Work to be completed: Return verbatim the lines of the listing from the line holding "phylum: Chordata" through the line holding "common name: White-breasted nuthatch", inclusive, and nothing else.

Exercise data:

----------

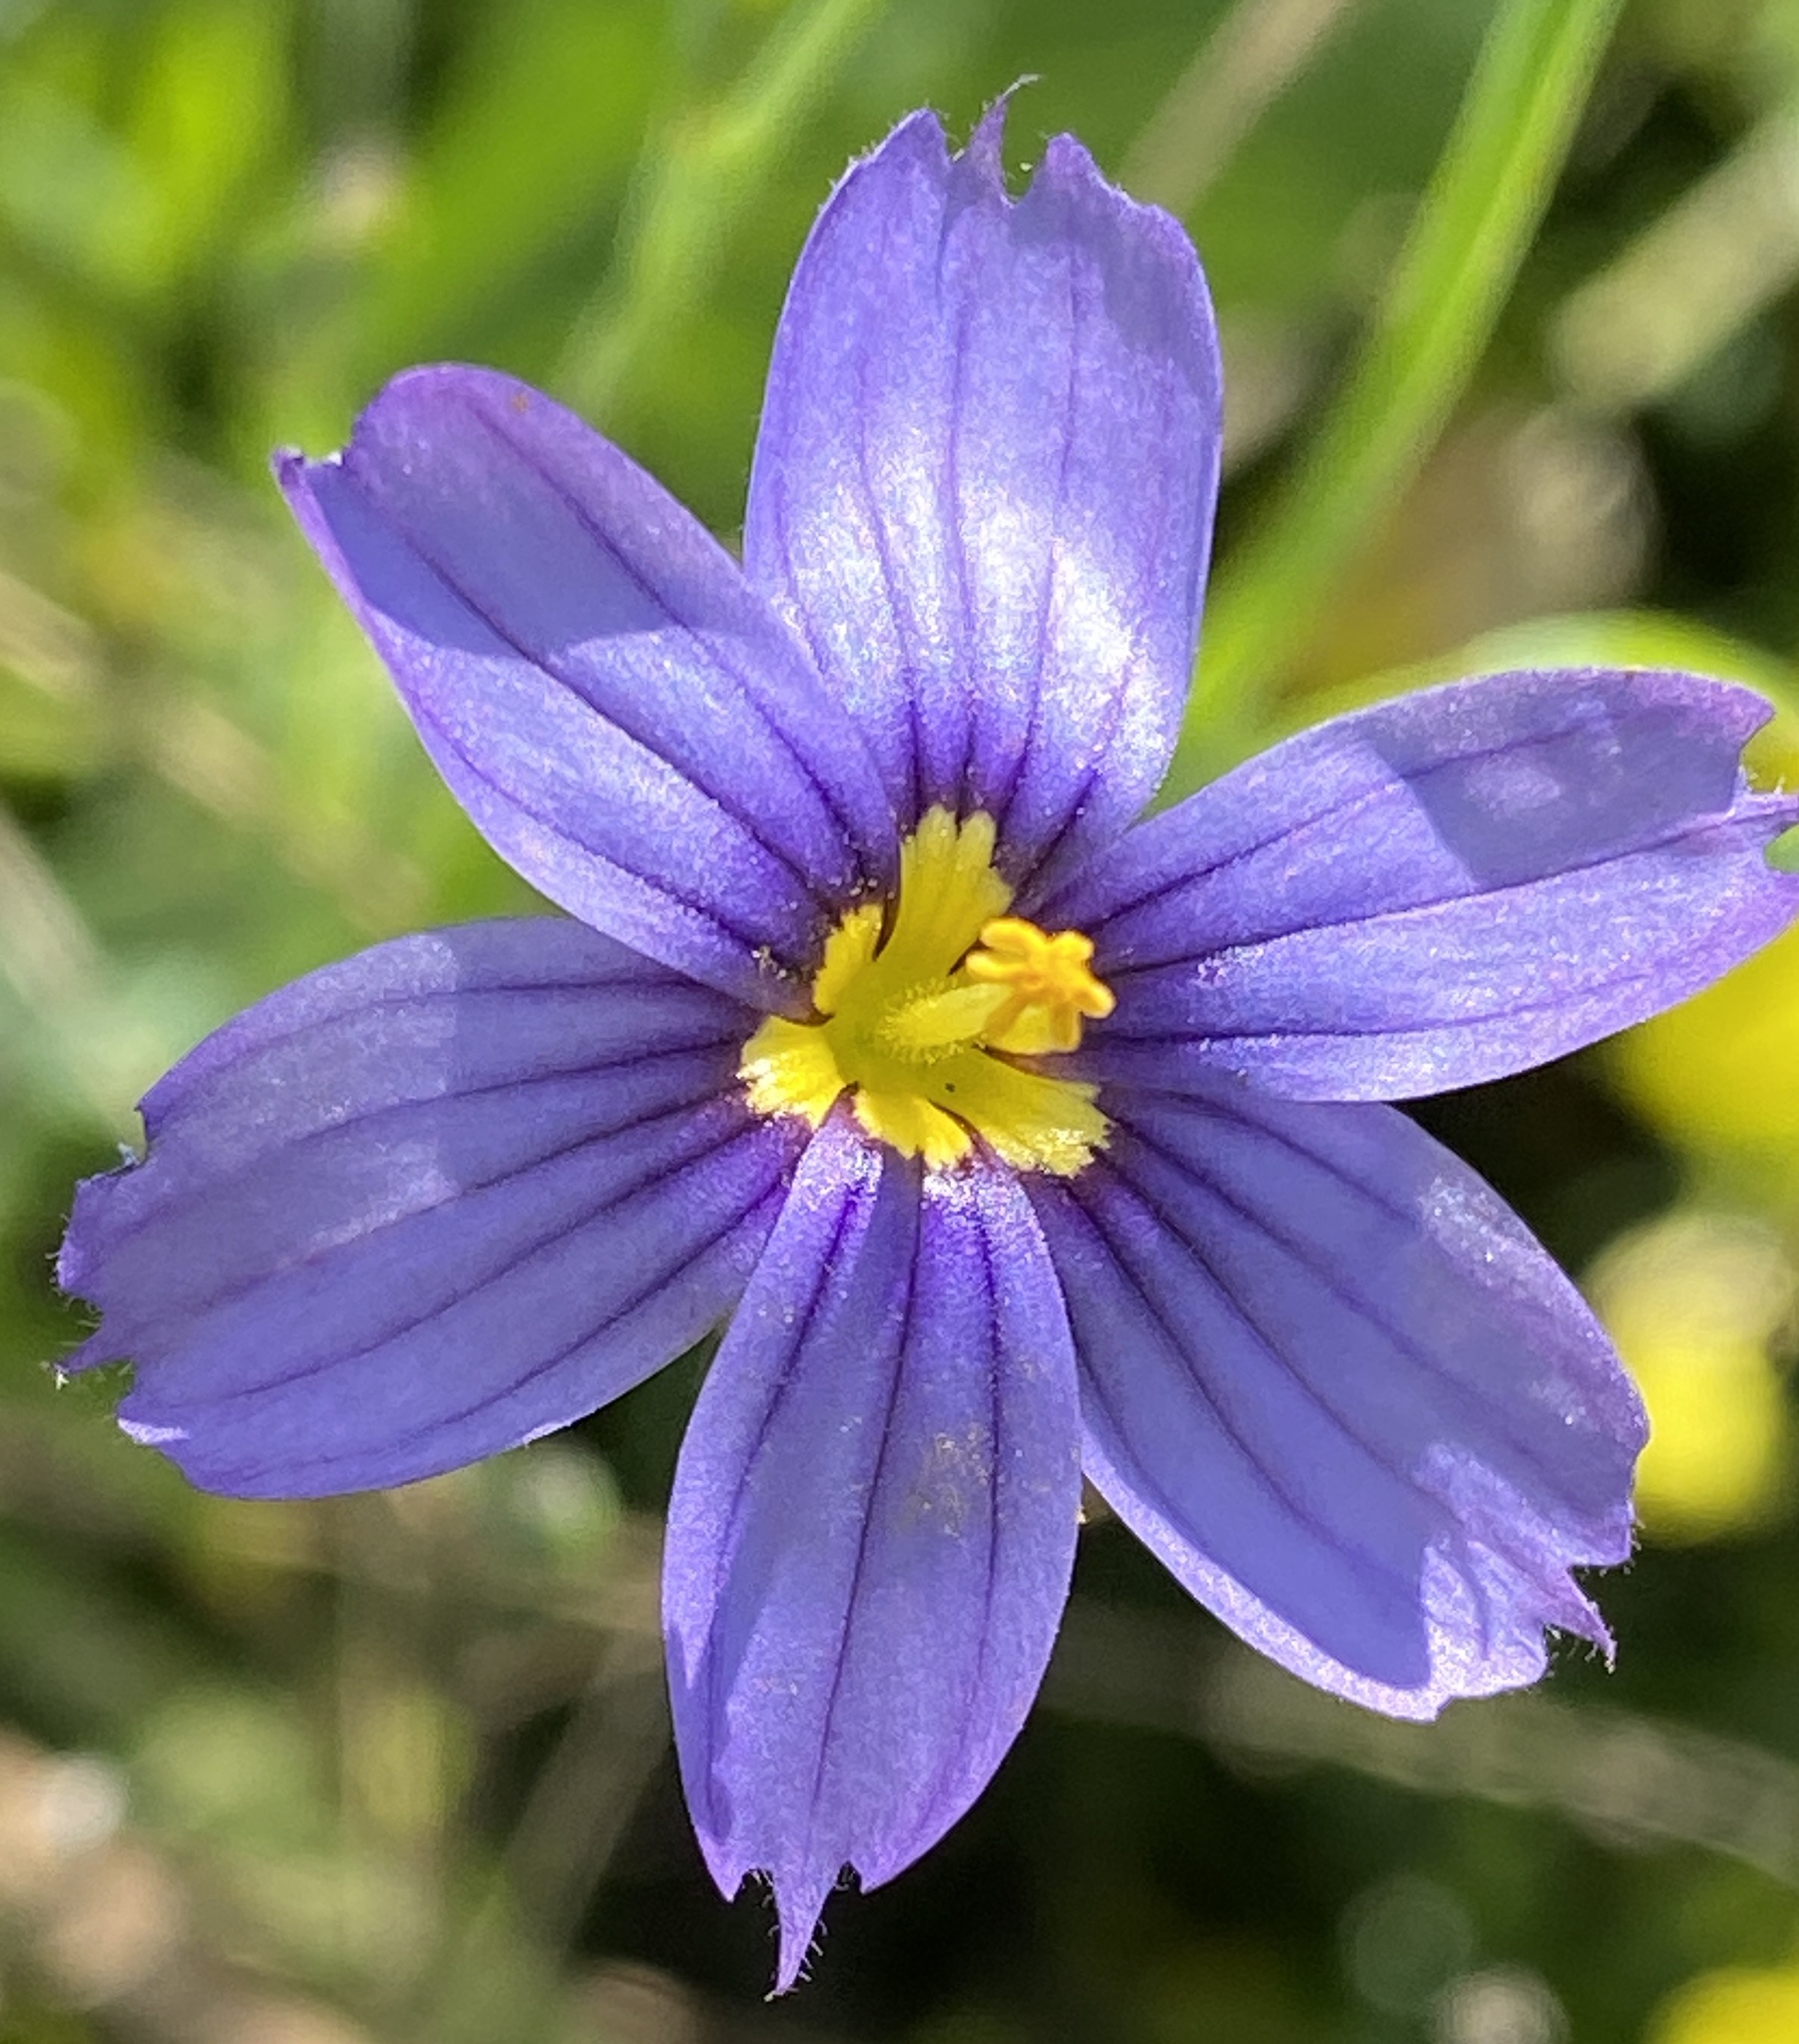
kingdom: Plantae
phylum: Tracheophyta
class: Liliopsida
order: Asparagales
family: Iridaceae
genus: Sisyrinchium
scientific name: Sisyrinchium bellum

----------

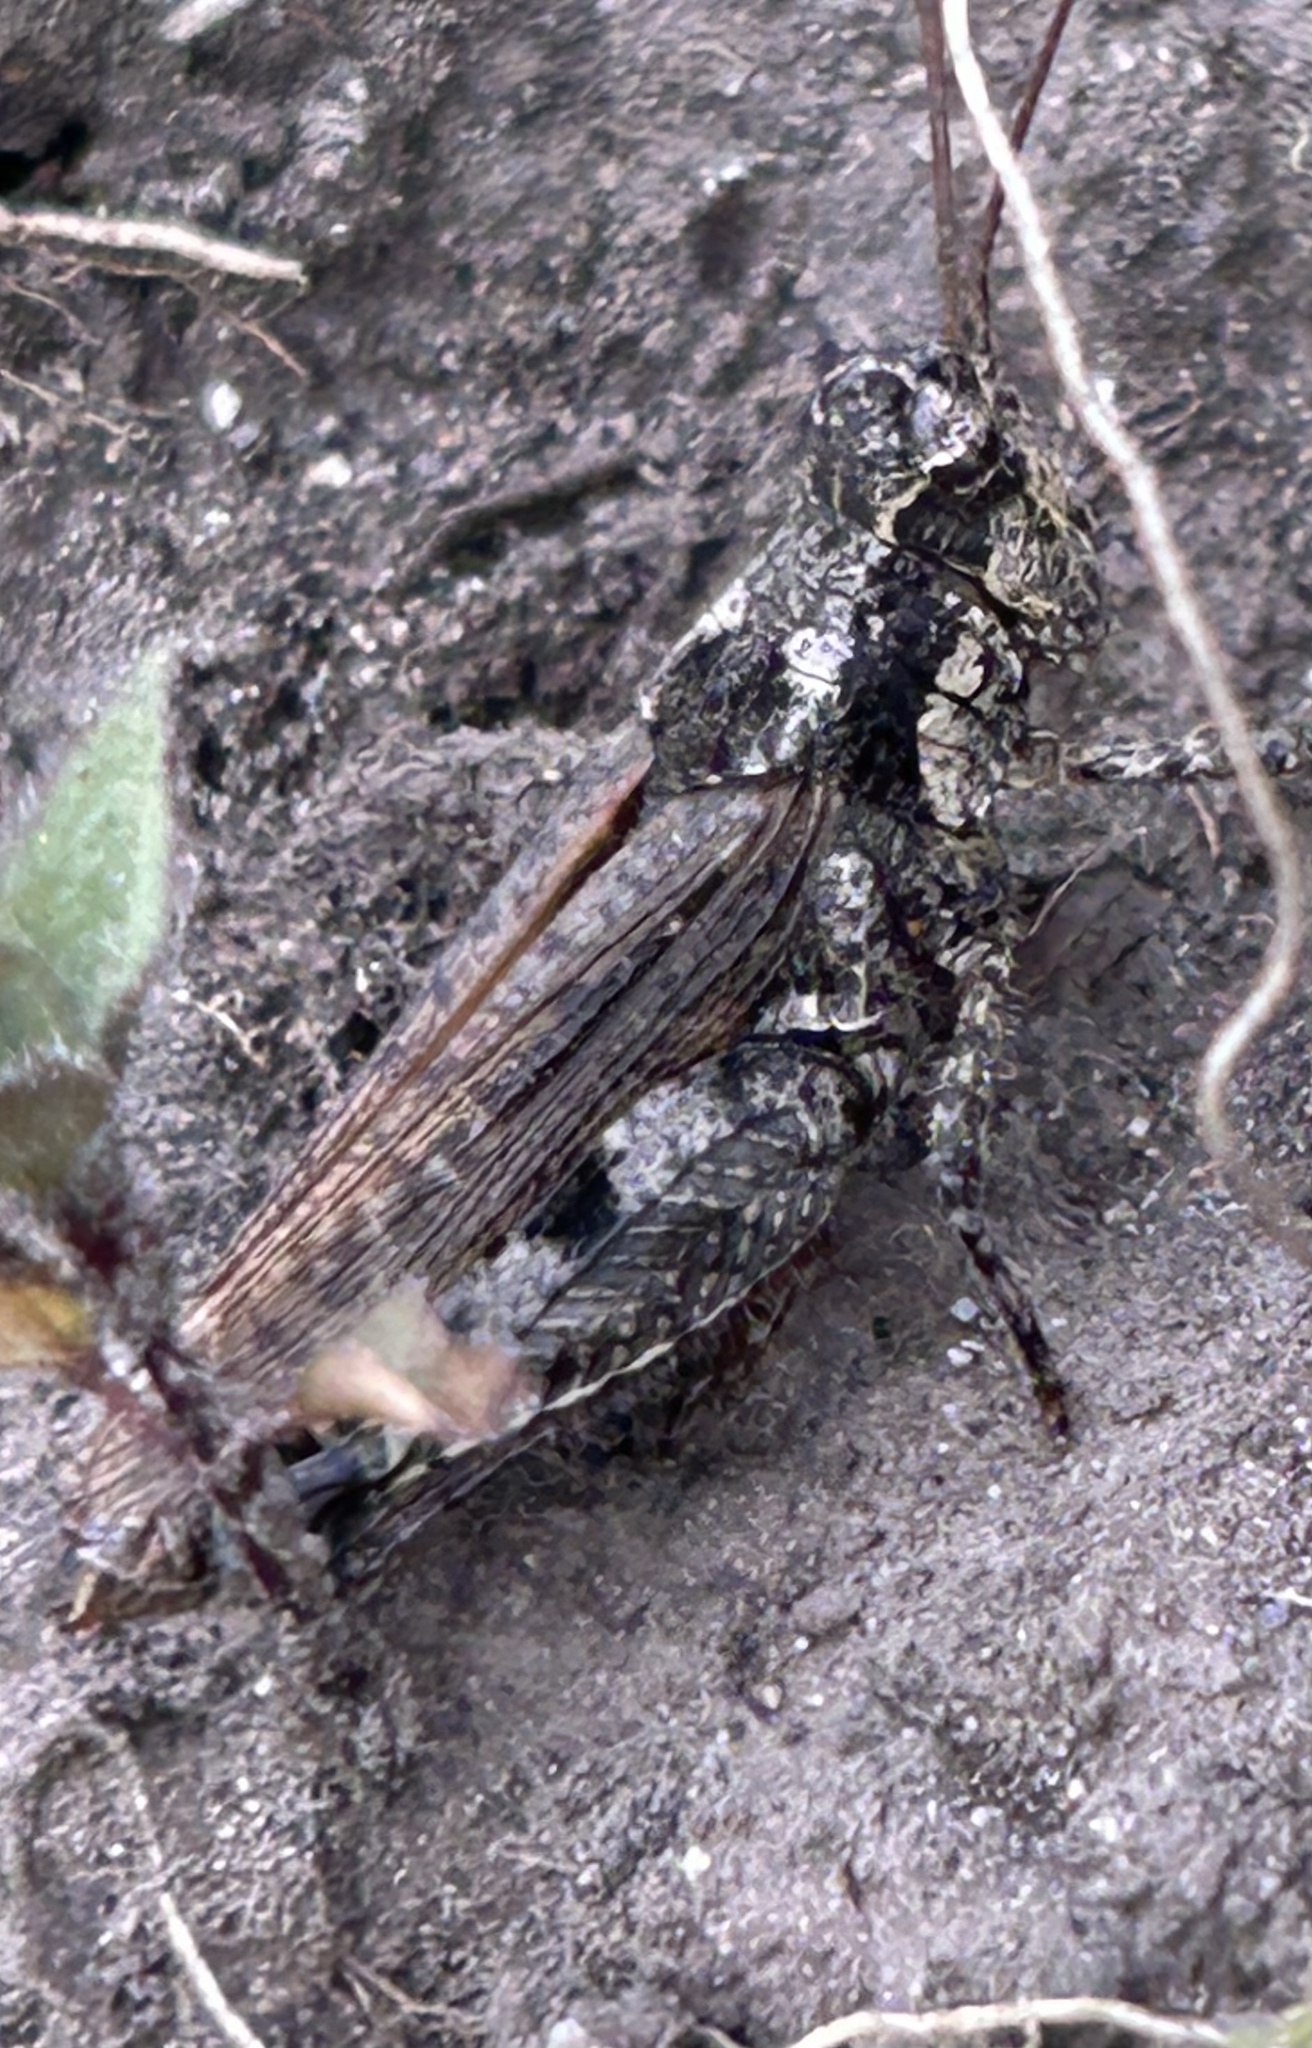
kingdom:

----------

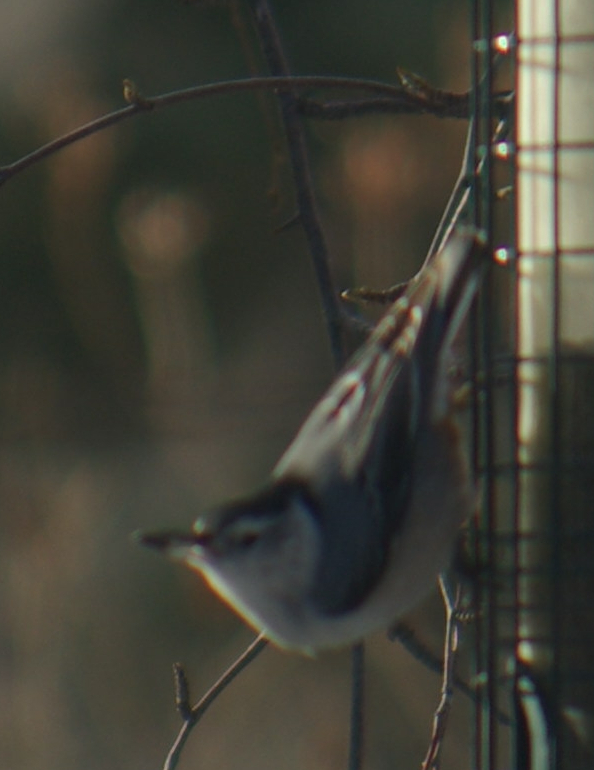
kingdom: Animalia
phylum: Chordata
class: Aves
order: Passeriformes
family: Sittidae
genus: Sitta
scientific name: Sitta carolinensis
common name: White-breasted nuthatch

----------

Solution:
phylum: Chordata
class: Aves
order: Passeriformes
family: Sittidae
genus: Sitta
scientific name: Sitta carolinensis
common name: White-breasted nuthatch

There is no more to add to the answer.